NEW YORK — Revlon Inc.’s turnaround efforts claimed a small victory Thursday as first-quarter sales increased despite its 18th consecutive quarterly loss.

The bottom-line deficit widened slightly in the quarter to $48.7 million, or 93 cents a share, from $46.1 million, or 88 cents, a year ago. Revlon incurred expenses of about $11 million in the quarter related to its turnaround and growth efforts, exclusive of brand support, training and development costs.

Investors traded down shares of the firm 13 cents, or 4.4 percent, to close at $2.83 on the New York Stock Exchange Thursday.

So far, the firm has recognized charges of $115 million for its revitalization program, which could tally an eventual price tag of $160 million.

Reflecting increased brand support, net sales were up 6 percent to $292 million from $275.4 million a year ago. Revlon pointed to the increase, the first rise in net sales for several years, as a leading indicator.

"We’re continuing to execute the plan, which is very much focused on consumers, our retail partners and the organization, and we’re beginning to pull the levers on all three of these elements," said president and chief executive Jack Stahl in a telephone interview.

In addition to the improved sales, Stahl said Revlon and Almay, the firm’s two main brands, were gaining market share momentum. Revlon’s share has risen for seven straight months, while Almay’s has been on the upswing for four.

The company’s overall market share in color cosmetics picked up 80 basis points from a year ago to 23.2 percent in the quarter, according to ACNielsen.

First-quarter share for the Revlon brand registered a 110 basis-point gain to capture 17.2 percent of the market.

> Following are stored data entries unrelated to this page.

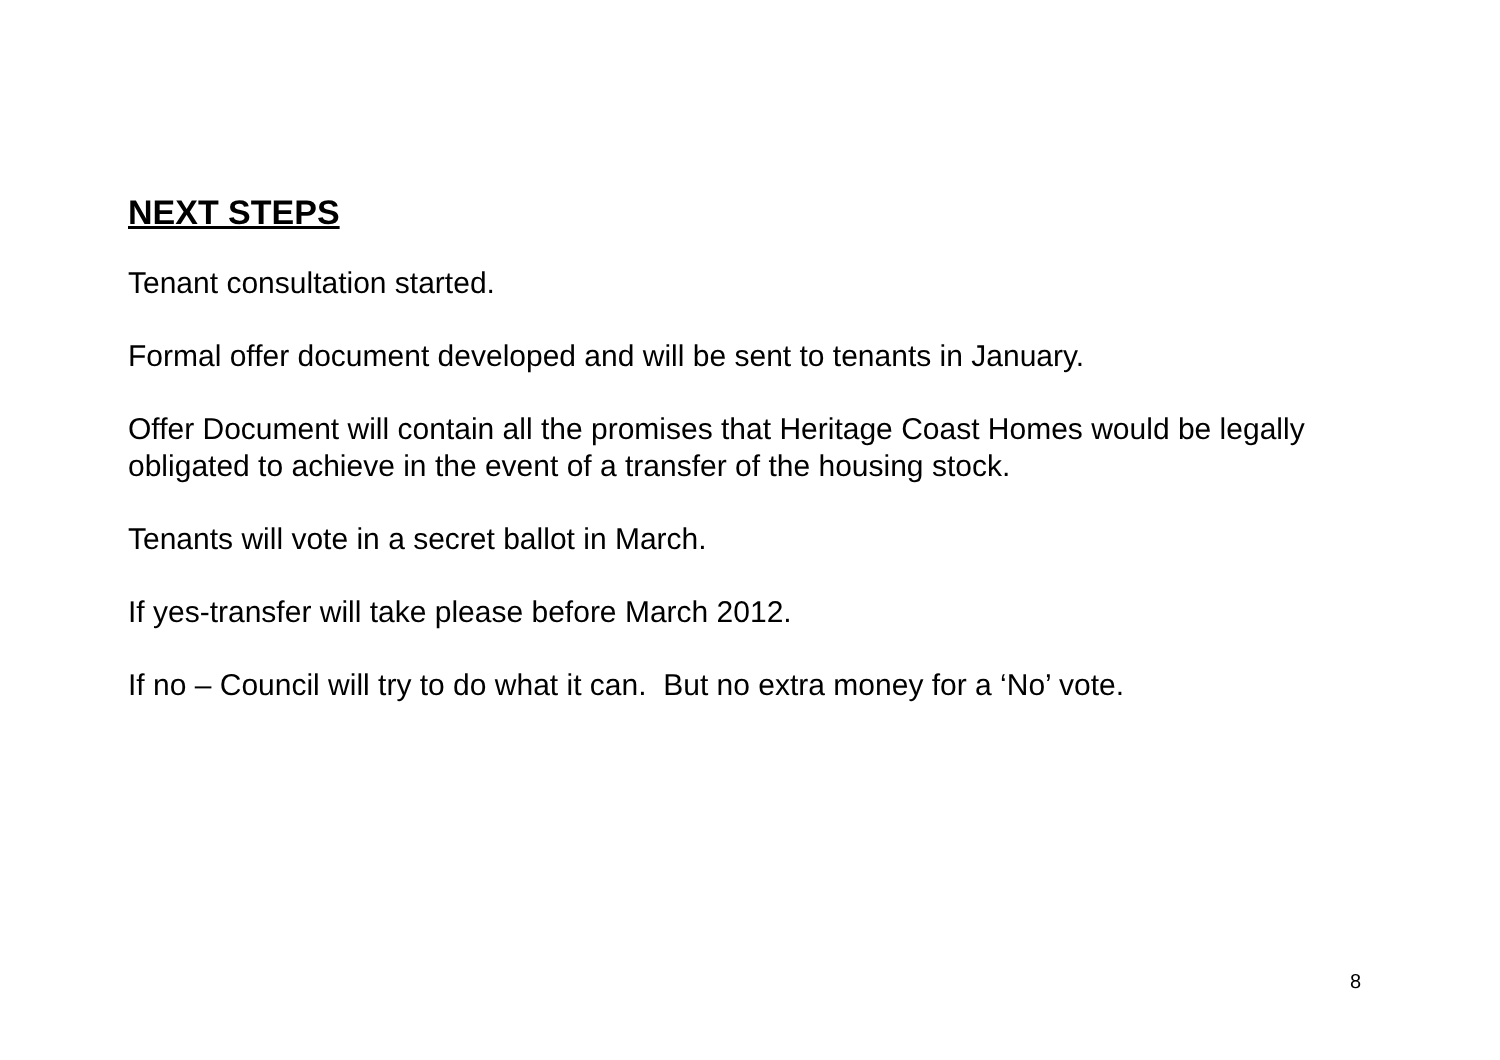NEXT STEPS
Tenant consultation started.
Formal offer document developed and will be sent to tenants in January.
Offer Document will contain all the promises that Heritage Coast Homes would be legally obligated to achieve in the event of a transfer of the housing stock.
Tenants will vote in a secret ballot in March.
If yes-transfer will take please before March 2012.
If no – Council will try to do what it can. But no extra money for a ‘No’ vote.
8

Almay’s share grew 20 basis points to 5.9 percent of the market versus a year ago.

In recent weeks, Revlon’s brought to life its "360-degree brand experience," including the launch of new TV and print advertising for the Revlon and Almay brands.

"This advertising leverages our brand strength consistently across all forms of our communication, including in-store graphics, which are beginning to flow out into the marketplace," noted Stahl on a conference call.Revlon began ramping up support of its brands in the second half of last year. During the quarter, selling, general and administrative expenses of $184.2 million represented a 260 basis-point rise against a year ago, as a percent of sales.

North American sales grew 4.6 percent in the quarter to $205 million from $196 million a year ago, driven by color cosmetics gains and, to a lesser extent, hair color. Offsetting the advance were lower sales from implements and antiperspirants/deodorants.

International sales rose 10.1 percent to $87 million from $79 million a year ago. Exclusive of the favorable impact of foreign currency translation, Revlon’s sales abroad expanded by 5 percent.

"Our international business is beginning to strengthen in some key markets and that’s evidenced by our sales performance, which was particularly strong in the U.K., South Africa and several markets in the Far East," said Stahl on the call. "We have stepped up our marketing effort in these important markets and we’re beginning to see some responsiveness to our programs."

Revlon is in the second, or stabilization and growth, phase of a planned three-part turnaround. This is the investment-heavy portion of the attempted about-face, which includes ramp-ups in advertising and promotion to support the firm’s brands and entice market share gains.

The cost rationalization phase of the plan, which included plant closures, was largely completed before Stahl took over the helm in February 2002. During the third phase, the firm hopes to enter into a mode of accelerated growth, although its timing remains uncertain.

Revlon still needs to contend with its significant debt load, the long-term portion of which tipped the scales at $1.76 billion at the end of the quarter.

So far, the firm has enjoyed financial backing from its primary shareholder, Ronald Perelman, through his wholly owned MacAndrews & Forbes Holdings. As reported, Revlon inked an investment agreement with MacAndrews in February, which included a $100 million term loan, a $50 million rights offering and a $40 million line of credit that increases to $65 million in 2004.